**LISTED RECORDS**
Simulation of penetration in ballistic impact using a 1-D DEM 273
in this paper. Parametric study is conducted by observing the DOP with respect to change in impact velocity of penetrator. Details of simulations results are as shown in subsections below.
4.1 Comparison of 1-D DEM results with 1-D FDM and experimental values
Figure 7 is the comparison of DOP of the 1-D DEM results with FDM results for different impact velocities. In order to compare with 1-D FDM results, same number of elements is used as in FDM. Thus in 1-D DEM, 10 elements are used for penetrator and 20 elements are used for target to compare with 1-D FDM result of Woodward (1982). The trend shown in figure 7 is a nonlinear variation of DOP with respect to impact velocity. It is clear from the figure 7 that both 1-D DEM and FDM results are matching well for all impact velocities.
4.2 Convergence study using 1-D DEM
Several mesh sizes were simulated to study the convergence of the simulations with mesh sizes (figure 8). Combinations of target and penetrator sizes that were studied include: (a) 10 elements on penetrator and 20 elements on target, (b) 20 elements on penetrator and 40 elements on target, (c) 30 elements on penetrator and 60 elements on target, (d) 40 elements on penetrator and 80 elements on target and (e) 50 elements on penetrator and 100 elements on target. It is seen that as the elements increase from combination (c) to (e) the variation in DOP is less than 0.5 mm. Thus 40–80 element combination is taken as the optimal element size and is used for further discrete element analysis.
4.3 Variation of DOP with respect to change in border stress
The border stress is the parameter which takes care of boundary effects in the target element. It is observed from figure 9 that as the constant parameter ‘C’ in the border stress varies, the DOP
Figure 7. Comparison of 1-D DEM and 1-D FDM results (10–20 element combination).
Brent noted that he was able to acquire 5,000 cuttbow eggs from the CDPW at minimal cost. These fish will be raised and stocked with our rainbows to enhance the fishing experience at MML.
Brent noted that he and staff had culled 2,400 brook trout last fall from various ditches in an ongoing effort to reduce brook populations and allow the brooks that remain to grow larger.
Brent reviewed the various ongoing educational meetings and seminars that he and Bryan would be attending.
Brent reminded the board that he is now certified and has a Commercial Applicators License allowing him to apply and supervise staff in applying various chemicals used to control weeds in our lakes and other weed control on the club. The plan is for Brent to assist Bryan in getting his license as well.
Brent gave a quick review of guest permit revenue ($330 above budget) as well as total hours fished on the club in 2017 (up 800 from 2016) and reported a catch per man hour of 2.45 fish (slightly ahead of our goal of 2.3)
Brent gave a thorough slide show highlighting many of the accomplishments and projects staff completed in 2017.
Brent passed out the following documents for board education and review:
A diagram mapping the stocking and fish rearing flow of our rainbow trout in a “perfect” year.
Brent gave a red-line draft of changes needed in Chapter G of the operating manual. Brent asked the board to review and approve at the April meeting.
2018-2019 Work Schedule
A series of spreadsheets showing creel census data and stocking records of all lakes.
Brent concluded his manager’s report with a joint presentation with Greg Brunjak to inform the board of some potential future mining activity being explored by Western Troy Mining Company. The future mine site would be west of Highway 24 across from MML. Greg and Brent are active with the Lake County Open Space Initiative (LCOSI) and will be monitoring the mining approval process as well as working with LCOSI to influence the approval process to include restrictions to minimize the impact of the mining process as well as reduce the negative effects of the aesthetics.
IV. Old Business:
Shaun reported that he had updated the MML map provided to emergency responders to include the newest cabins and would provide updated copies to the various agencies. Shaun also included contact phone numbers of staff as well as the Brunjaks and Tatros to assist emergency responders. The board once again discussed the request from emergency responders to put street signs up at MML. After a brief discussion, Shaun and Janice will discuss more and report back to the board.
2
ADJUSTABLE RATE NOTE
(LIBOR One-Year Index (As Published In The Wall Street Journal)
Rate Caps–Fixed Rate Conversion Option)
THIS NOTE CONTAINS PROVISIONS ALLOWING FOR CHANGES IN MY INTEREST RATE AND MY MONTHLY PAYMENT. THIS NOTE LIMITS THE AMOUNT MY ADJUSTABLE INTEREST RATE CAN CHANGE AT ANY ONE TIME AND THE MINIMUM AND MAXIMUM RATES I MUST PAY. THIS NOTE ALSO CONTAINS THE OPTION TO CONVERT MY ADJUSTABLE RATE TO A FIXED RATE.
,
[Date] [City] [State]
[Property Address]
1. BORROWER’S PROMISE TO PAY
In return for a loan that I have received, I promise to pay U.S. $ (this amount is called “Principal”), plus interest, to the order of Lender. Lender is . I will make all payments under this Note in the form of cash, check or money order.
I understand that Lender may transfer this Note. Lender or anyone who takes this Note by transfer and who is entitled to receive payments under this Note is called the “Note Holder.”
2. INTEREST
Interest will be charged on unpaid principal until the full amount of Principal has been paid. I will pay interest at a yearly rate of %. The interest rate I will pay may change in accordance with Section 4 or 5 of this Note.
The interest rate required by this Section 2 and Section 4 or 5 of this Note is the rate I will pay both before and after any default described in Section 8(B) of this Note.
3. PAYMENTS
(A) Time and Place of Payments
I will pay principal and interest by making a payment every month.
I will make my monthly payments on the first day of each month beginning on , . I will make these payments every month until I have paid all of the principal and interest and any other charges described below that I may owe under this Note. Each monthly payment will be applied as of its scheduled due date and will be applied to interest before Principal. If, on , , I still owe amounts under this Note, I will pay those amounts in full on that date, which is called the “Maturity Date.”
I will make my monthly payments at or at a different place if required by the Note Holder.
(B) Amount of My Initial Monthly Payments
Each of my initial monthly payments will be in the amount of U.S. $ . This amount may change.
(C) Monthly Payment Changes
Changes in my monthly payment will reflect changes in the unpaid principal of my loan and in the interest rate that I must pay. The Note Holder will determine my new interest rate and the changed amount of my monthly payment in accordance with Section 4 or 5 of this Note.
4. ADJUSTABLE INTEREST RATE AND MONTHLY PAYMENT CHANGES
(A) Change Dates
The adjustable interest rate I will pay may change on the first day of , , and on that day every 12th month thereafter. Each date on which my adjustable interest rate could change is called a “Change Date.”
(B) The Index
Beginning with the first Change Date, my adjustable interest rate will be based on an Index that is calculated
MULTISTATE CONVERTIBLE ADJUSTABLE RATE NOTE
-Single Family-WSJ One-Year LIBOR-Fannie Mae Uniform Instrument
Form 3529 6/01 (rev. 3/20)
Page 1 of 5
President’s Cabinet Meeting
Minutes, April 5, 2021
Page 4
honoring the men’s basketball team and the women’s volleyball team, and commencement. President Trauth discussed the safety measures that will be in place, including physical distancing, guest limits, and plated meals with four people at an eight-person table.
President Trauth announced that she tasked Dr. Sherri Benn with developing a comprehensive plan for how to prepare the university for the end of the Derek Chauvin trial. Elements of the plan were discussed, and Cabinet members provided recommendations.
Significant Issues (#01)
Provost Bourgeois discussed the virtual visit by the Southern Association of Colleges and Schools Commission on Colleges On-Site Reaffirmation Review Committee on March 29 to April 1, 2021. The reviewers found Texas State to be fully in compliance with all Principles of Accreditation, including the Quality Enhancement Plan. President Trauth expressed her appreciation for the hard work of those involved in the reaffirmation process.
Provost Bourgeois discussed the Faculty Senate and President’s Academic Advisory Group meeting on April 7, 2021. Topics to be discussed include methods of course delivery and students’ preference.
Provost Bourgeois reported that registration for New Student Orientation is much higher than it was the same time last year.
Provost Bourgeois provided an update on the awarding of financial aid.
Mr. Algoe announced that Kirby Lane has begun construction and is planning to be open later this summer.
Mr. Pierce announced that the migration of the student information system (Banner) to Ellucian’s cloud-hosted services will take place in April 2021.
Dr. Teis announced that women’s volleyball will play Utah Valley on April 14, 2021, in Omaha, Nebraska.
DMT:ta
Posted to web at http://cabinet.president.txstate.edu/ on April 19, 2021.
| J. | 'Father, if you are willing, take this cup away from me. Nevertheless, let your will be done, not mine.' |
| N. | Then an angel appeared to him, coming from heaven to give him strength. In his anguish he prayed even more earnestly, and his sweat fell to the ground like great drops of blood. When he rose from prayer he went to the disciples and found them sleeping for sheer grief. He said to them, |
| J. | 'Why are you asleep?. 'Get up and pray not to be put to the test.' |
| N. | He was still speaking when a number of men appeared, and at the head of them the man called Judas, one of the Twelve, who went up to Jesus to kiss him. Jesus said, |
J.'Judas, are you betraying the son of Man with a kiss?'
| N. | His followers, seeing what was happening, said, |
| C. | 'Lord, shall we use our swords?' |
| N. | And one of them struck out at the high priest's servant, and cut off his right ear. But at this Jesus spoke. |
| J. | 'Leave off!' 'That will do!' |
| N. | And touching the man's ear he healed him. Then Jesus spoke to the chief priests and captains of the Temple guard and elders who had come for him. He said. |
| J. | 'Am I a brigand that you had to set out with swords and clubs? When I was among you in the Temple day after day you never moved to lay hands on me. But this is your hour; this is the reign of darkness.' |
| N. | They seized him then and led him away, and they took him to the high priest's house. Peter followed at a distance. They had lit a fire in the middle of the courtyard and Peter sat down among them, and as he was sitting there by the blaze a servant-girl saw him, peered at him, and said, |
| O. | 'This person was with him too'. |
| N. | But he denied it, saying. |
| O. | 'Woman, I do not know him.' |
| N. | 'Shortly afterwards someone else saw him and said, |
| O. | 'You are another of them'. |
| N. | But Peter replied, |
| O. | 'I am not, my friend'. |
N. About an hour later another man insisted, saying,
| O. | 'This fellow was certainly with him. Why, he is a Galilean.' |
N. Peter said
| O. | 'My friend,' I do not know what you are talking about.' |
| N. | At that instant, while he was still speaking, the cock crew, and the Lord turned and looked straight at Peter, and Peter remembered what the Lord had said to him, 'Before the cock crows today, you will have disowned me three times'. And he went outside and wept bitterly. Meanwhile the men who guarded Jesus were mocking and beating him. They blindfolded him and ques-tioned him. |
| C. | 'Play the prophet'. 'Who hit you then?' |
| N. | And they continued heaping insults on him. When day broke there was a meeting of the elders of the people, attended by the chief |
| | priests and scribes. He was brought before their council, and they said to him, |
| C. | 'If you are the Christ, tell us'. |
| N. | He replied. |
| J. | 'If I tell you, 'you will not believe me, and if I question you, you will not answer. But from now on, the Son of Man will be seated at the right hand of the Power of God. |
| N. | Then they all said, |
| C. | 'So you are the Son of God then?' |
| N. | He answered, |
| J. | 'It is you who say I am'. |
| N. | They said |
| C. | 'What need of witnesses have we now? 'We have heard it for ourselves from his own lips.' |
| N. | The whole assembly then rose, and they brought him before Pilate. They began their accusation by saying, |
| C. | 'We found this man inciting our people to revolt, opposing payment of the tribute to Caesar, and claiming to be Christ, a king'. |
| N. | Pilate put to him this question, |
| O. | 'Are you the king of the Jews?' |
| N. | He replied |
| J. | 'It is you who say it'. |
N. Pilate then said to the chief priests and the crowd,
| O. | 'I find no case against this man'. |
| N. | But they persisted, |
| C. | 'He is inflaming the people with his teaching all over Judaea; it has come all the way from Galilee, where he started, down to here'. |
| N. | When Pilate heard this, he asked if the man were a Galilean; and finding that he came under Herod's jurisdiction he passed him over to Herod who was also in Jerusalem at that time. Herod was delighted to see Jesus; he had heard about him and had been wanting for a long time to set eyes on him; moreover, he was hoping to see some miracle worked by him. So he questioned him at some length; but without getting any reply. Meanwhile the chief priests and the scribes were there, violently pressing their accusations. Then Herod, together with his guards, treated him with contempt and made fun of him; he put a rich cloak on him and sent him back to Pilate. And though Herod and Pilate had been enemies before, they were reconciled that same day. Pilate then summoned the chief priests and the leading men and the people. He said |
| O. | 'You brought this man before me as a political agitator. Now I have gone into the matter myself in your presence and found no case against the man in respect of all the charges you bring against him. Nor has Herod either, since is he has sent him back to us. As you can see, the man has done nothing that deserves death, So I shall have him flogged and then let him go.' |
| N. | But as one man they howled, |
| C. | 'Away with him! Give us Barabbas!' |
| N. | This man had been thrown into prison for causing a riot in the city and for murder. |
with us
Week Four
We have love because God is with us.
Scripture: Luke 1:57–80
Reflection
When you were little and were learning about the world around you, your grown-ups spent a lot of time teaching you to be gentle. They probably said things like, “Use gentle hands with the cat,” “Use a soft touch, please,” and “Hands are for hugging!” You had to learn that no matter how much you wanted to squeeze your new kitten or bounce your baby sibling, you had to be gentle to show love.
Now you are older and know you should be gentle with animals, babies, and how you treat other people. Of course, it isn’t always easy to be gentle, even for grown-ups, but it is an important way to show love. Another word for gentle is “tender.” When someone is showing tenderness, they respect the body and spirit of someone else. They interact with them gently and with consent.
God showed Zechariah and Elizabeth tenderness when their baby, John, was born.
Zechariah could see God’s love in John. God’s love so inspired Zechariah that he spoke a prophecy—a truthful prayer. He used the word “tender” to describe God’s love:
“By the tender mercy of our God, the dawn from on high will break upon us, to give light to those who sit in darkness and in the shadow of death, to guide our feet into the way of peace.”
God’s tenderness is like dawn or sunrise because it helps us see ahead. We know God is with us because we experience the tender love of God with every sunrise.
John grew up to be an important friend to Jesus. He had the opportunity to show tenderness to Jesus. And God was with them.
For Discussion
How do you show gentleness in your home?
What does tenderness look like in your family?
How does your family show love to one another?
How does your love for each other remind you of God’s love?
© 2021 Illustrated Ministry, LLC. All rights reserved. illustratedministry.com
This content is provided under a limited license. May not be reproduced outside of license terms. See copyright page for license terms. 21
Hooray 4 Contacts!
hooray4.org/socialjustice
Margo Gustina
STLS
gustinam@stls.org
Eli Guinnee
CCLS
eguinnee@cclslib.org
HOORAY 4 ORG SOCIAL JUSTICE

**WHAT IS REQUIRED**
If a line in the entries includes the word "last", copy that line out.

**WRITTEN ANSWER**
Brent noted that he and staff had culled 2,400 brook trout last fall from various ditches in an ongoing effort to reduce brook populations and allow the brooks that remain to grow larger.
Provost Bourgeois reported that registration for New Student Orientation is much higher than it was the same time last year.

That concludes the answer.